I read an old thread on this topic and didn't quite get any ideas I haven't tried. My three different varieties of filberts are healthy 10 year old trees and I have only seen 2 filberts in all that time. I get lots of lovely catkins all over them, I'm keeping a careful eye out this year for the female flowers to make their appearance. The foliage is lush and healthy, the male catkins are everywhere. There is no sign of disease and everything else in the orchard produces like gangbusters (except for a finicky pear tree that only produces when everything is perfect) I live in the Pacific NW so I may have an issue with fog or humidity affecting the viability of the pollen??? The only other crop I've had this issue with was corn, which grew lovely healthy plants, with ears that only had one or 2 kernels on each ear. Suggestions anyone???

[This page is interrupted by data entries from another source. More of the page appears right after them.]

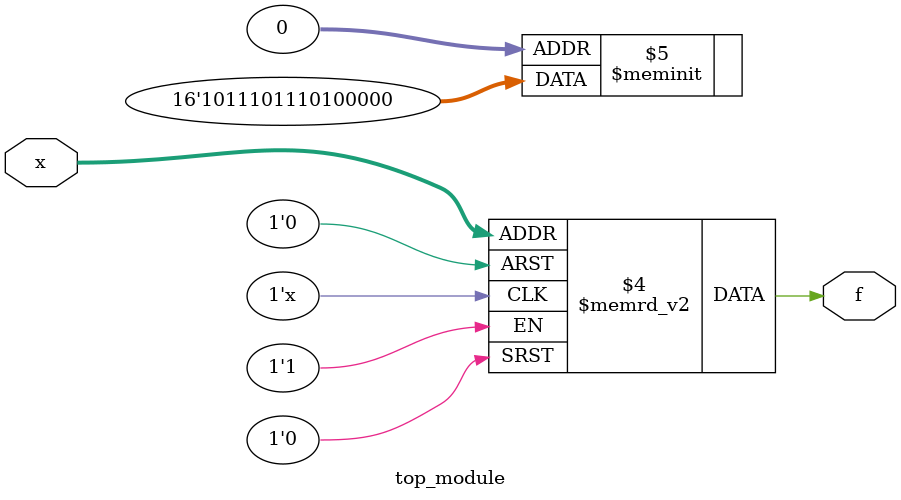
<source format=sv>
module top_module (
    input [4:1] x,
    output logic f
);

    always_comb begin
        case (x)
            4'b0000: f = 1'b0;
            4'b0001: f = 1'b0;
            4'b0010: f = 1'b0;
            4'b0011: f = 1'b0;
            4'b0100: f = 1'b0;
            4'b0101: f = 1'b1;
            4'b0110: f = 1'b0;
            4'b0111: f = 1'b1;
            4'b1000: f = 1'b1;
            4'b1001: f = 1'b1;
            4'b1010: f = 1'b0;
            4'b1011: f = 1'b1;
            4'b1100: f = 1'b1;
            4'b1101: f = 1'b1;
            4'b1110: f = 1'b0;
            4'b1111: f = 1'b1;
            default: f = 1'b0; // default case to cover all don't-care conditions
        endcase
    end

endmodule

</source>
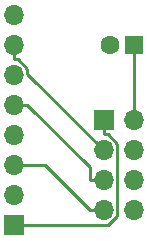
<source format=gtl>
G04 #@! TF.GenerationSoftware,KiCad,Pcbnew,5.0.2+dfsg1-1~bpo9+1*
G04 #@! TF.CreationDate,2019-06-18T09:33:43+01:00*
G04 #@! TF.ProjectId,nrf24l01,6e726632-346c-4303-912e-6b696361645f,rev?*
G04 #@! TF.SameCoordinates,Original*
G04 #@! TF.FileFunction,Copper,L1,Top*
G04 #@! TF.FilePolarity,Positive*
%FSLAX46Y46*%
G04 Gerber Fmt 4.6, Leading zero omitted, Abs format (unit mm)*
G04 Created by KiCad (PCBNEW 5.0.2+dfsg1-1~bpo9+1) date Tue 18 Jun 2019 09:33:43 IST*
%MOMM*%
%LPD*%
G01*
G04 APERTURE LIST*
G04 #@! TA.AperFunction,ComponentPad*
%ADD10R,1.600000X1.600000*%
G04 #@! TD*
G04 #@! TA.AperFunction,ComponentPad*
%ADD11C,1.600000*%
G04 #@! TD*
G04 #@! TA.AperFunction,ComponentPad*
%ADD12R,1.700000X1.700000*%
G04 #@! TD*
G04 #@! TA.AperFunction,ComponentPad*
%ADD13O,1.700000X1.700000*%
G04 #@! TD*
G04 #@! TA.AperFunction,Conductor*
%ADD14C,0.250000*%
G04 #@! TD*
G04 APERTURE END LIST*
D10*
G04 #@! TO.P,C1,1*
G04 #@! TO.N,VCC*
X138430000Y-60960000D03*
D11*
G04 #@! TO.P,C1,2*
G04 #@! TO.N,GND*
X136430000Y-60960000D03*
G04 #@! TD*
D12*
G04 #@! TO.P,J1,1*
G04 #@! TO.N,GND*
X128270000Y-76200000D03*
D13*
G04 #@! TO.P,J1,2*
G04 #@! TO.N,Net-(J1-Pad2)*
X128270000Y-73660000D03*
G04 #@! TO.P,J1,3*
G04 #@! TO.N,Net-(J1-Pad3)*
X128270000Y-71120000D03*
G04 #@! TO.P,J1,4*
G04 #@! TO.N,Net-(J1-Pad4)*
X128270000Y-68580000D03*
G04 #@! TO.P,J1,5*
G04 #@! TO.N,Net-(J1-Pad5)*
X128270000Y-66040000D03*
G04 #@! TO.P,J1,6*
G04 #@! TO.N,Net-(J1-Pad6)*
X128270000Y-63500000D03*
G04 #@! TO.P,J1,7*
G04 #@! TO.N,Net-(J1-Pad7)*
X128270000Y-60960000D03*
G04 #@! TO.P,J1,8*
G04 #@! TO.N,VCC*
X128270000Y-58420000D03*
G04 #@! TD*
D12*
G04 #@! TO.P,J2,1*
G04 #@! TO.N,GND*
X135890000Y-67310000D03*
D13*
G04 #@! TO.P,J2,2*
G04 #@! TO.N,VCC*
X138430000Y-67310000D03*
G04 #@! TO.P,J2,3*
G04 #@! TO.N,Net-(J1-Pad7)*
X135890000Y-69850000D03*
G04 #@! TO.P,J2,4*
G04 #@! TO.N,Net-(J1-Pad6)*
X138430000Y-69850000D03*
G04 #@! TO.P,J2,5*
G04 #@! TO.N,Net-(J1-Pad5)*
X135890000Y-72390000D03*
G04 #@! TO.P,J2,6*
G04 #@! TO.N,Net-(J1-Pad4)*
X138430000Y-72390000D03*
G04 #@! TO.P,J2,7*
G04 #@! TO.N,Net-(J1-Pad3)*
X135890000Y-74930000D03*
G04 #@! TO.P,J2,8*
G04 #@! TO.N,Net-(J1-Pad2)*
X138430000Y-74930000D03*
G04 #@! TD*
D14*
G04 #@! TO.N,Net-(J1-Pad7)*
X128270000Y-60960000D02*
X128270000Y-62135300D01*
X135890000Y-69850000D02*
X129445300Y-63405300D01*
X129445300Y-63405300D02*
X129445300Y-62943200D01*
X129445300Y-62943200D02*
X128637400Y-62135300D01*
X128637400Y-62135300D02*
X128270000Y-62135300D01*
G04 #@! TO.N,Net-(J1-Pad5)*
X135890000Y-72390000D02*
X134714700Y-72390000D01*
X128270000Y-66040000D02*
X129445300Y-66040000D01*
X134714700Y-72390000D02*
X134714700Y-71309400D01*
X134714700Y-71309400D02*
X129445300Y-66040000D01*
G04 #@! TO.N,Net-(J1-Pad3)*
X135890000Y-74930000D02*
X134714700Y-74930000D01*
X134714700Y-74930000D02*
X130904700Y-71120000D01*
X130904700Y-71120000D02*
X128270000Y-71120000D01*
G04 #@! TO.N,GND*
X135890000Y-67310000D02*
X135890000Y-68485300D01*
X135890000Y-68485300D02*
X136257300Y-68485300D01*
X136257300Y-68485300D02*
X137065400Y-69293400D01*
X137065400Y-69293400D02*
X137065400Y-75424400D01*
X137065400Y-75424400D02*
X136289800Y-76200000D01*
X136289800Y-76200000D02*
X128270000Y-76200000D01*
G04 #@! TO.N,VCC*
X138430000Y-67310000D02*
X138430000Y-60960000D01*
G04 #@! TD*
M02*

</source>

What is your early spring weather like? The female flowers will freeze if it gets really cold and then you won't get a crop. The other issue that usually affects fruitset (nutset?) on hazels is if the male flowers don't release their pollen until after the female flowers have gone by, which can happen if your weather is particularly weird in the spring. Also they are wind pollinated, so I suppose that if the air is saturated with moisture and very still the pollen might not get to the female flowers. Have you checked for nuts while they would still be green? They can be very hard to see then, but sometimes the trees set plenty of nuts but things come along and eat them before they have a chance to get ripe (this happens to us a lot).
posted 9 years ago
I'm on the Olympic Peninsula so springs can vary wildly from year to year. I just learned about how to spot the female flowers this summer so I'm going to be watching for them this year and seeing what the weather is when they are out. Right now, 2 of the trees are starting to lose leaves and the 3rd is more protected and still full of green leaves. All three trees are covered in the male catkins. Does anyone know at what temperature the female flowers appear? If it's too cold does that inhibit bloom production until it warms up or is it a timing thing? By the end of this growing season I plan to be an expert in filbert pollination!!!
The female flowers are less hardy than the catkins (hardy down to 10-15F, I believe), but still able to handle frost/freeze in my experience. Watch for them in early spring, the red "hairs" are really small but easy to see once you know they should be there.
do you know which three varieties of filbert you have? If not, I would suggest ordering an early and late pollinating variety this next year to make sure you are covered.
If you are short on extra space, they can be trimmed back vigorously and interplanted as a hedge.
"Limitation is the mother of good management", Michael Evanari
Location: Southwestern Oregon (Jackson County), Zone 7
posted 9 years ago
I don't know whether the female flowers come out in response to increasing daylength or increasing temp. When I lived in Olympia, WA, the female flowers on the filberts started appearing when the osoberry stated flowering, which was usually the first or second week of February. I have heard that the female flowers are hardy to about 15 F. I don't know how hardy the male flowers are, but I have had them get frozen.
My experience with wild hazelnuts in the PNW is that they won't necessarily produce every year. Some of the wild trees around here only produce once every few years. And trees in the shade never seem to produce or produce very few nuts. Trees with full afternoon sun do well and may produce year after year.